The Three Fundamental Principles of Software Projects
We Can’t Control Time (But We Can Control Scope)
It can be very hard to know precisely, sometimes even roughly, how long it will take to solve a particular problem using the software engineering method. At the same time, all the stakeholders, including the software engineer, want to know precisely how long it will take. Moreover, it can be very hard to assess progress accurately once the project is already on its way to complicate things further.
In this light, it is helpful to think about software projects from two aspects. One aspect is time, and the other aspect is scope.
The aspect of time is not something we can directly control.
The aspect of scope is something we can directly control.
Because we can’t control time, but we can control scope, the first principle is that we must focus on controlling the scope.
You might argue that we can control time by adding more people to the software project. Here the simple counter-argument is Brook’s law which states:
“Adding manpower to late software project makes it later”.
A slightly more elaborate version of the counter-argument here is that software projects tend to have a high cost of partitioning. We can understand the concept of partitioning (work) through strawberry fields.
Imagine a field of strawberries that is the size of a football field. Let’s say one person (picker) can pick 2,000 strawberries per day. Two pickers can pick 4,000 strawberries per day, and so on. Up to a point, for every new person working in the field, you get 2000 strawberries per day more. As the number of people in the field increases, the pickers start slowing each other down. As you keep adding more pickers, the congestion on the field increases, and the strawberries per day per picker declines. If you don’t stop adding pickers, the field will become so congested that pickers can no longer pick strawberries on it. Moving has become impossible.
Between these two states — the minimum and total collapse — there is the partitional optimum, a state where there is the correct number of people in the field. The correct number is the one that allows achieving 2,000 strawberries per day per picker and allows emptying the field from strawberries in the shortest possible calendar time.
The nuance here is that the partitional optimum cannot be improved by means of communication. This is to say that by means of communication, people in the field can not organize in a way that makes it possible to add more people to the field without adversely affecting the strawberries per day per person.

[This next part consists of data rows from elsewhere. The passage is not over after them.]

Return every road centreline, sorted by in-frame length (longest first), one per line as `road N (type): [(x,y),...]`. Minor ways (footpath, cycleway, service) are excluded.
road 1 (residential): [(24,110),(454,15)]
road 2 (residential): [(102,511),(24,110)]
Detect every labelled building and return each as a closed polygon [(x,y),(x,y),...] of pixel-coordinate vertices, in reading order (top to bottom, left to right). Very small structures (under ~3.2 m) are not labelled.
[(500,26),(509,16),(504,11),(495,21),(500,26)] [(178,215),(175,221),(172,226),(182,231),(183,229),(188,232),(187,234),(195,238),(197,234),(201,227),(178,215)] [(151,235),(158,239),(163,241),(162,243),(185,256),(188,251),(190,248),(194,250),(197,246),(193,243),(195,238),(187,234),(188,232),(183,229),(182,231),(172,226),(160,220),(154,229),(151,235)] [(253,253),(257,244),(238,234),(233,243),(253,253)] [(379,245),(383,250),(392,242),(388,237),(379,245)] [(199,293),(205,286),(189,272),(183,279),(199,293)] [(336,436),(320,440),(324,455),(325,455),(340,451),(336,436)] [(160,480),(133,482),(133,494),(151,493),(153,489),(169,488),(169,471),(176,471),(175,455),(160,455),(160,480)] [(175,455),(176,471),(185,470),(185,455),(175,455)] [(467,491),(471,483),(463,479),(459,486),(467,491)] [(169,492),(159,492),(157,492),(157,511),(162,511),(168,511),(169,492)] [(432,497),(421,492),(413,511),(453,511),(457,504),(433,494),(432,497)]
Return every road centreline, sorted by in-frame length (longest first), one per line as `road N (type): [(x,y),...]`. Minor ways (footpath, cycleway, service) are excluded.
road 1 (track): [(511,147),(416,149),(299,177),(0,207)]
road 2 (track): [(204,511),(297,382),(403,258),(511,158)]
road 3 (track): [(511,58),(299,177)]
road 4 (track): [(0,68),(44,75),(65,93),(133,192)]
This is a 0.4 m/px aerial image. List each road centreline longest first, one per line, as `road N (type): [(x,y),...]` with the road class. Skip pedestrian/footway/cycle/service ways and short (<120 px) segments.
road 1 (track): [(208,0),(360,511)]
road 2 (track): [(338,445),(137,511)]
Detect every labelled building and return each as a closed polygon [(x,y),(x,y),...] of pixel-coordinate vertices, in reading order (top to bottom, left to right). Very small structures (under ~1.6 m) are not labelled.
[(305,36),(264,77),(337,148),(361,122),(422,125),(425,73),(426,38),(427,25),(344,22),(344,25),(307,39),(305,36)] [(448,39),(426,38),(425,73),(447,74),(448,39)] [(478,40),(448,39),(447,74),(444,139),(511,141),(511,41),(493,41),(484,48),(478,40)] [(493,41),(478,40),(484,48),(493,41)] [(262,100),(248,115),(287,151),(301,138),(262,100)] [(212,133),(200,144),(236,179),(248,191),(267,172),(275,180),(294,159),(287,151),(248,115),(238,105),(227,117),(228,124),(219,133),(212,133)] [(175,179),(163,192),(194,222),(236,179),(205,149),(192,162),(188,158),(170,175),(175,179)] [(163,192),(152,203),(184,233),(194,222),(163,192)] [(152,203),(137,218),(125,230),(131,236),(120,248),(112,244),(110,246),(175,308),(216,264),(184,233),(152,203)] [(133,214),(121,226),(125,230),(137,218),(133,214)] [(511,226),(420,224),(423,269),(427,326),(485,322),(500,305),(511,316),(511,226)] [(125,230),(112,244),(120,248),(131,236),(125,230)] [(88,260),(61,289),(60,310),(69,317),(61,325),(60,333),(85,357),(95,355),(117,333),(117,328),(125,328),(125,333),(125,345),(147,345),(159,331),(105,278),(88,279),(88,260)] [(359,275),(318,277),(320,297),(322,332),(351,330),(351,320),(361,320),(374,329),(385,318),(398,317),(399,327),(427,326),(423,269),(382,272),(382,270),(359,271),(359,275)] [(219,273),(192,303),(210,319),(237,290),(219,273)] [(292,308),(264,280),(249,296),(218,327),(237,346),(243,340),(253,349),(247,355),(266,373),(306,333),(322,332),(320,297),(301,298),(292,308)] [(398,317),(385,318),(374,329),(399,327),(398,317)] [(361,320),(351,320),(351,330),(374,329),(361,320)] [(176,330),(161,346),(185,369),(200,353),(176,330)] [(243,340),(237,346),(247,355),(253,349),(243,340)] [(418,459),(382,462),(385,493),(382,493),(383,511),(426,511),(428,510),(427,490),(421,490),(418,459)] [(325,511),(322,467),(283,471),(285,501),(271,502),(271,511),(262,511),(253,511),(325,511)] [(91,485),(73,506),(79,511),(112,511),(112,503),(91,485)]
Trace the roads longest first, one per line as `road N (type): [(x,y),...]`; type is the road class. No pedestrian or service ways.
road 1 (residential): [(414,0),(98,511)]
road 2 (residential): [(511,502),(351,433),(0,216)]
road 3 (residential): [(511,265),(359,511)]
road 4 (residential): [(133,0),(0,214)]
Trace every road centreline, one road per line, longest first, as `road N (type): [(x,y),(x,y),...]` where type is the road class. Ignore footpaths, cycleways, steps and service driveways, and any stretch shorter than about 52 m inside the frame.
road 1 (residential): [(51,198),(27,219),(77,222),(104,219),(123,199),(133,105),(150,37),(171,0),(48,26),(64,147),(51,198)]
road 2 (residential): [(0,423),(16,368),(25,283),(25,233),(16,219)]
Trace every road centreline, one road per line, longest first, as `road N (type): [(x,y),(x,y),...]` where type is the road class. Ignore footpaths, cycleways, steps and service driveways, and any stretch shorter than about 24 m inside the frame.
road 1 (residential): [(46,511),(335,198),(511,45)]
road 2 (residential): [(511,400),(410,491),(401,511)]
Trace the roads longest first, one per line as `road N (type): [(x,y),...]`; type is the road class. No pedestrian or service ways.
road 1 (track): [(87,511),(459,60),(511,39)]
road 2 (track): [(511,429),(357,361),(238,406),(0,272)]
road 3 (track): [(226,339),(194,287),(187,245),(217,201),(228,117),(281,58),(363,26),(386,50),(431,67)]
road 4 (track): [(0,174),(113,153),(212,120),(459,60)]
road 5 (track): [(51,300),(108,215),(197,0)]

For every task, there is a number— partitional optimum — which indicates how many people can work on the task without adverse effects on the throughput per person.
Strawberry field operations are an example of highly partitionable tasks. Car mechanics is an example of poorly partitionable tasks. Software engineering tends to be closer to car mechanics than strawberry picking.
Communication as Cost
At this point, it will be helpful to introduce two new concepts; intra-work communication and extra-work communication.
Intra-work communication protocols are those that are a by-product of the actual work. For example, in software engineering, we have daily code commits. Extra-work communication protocols are those that are there to compensate for partitioning. Whereas intra-work communication protocols tend to have no time cost or very low time cost, extra-work communication protocols always have a time cost, often a high one. A particularly costly communication pattern—communication about extra-work communication — can have devastating effects on software engineering projects.
While we can’t make people pick strawberries faster by introducing communication protocols, we can make them pick strawberries a lot slower as we keep introducing more communication protocols.
We tend to think of communication as a value, but actually, it is a cost.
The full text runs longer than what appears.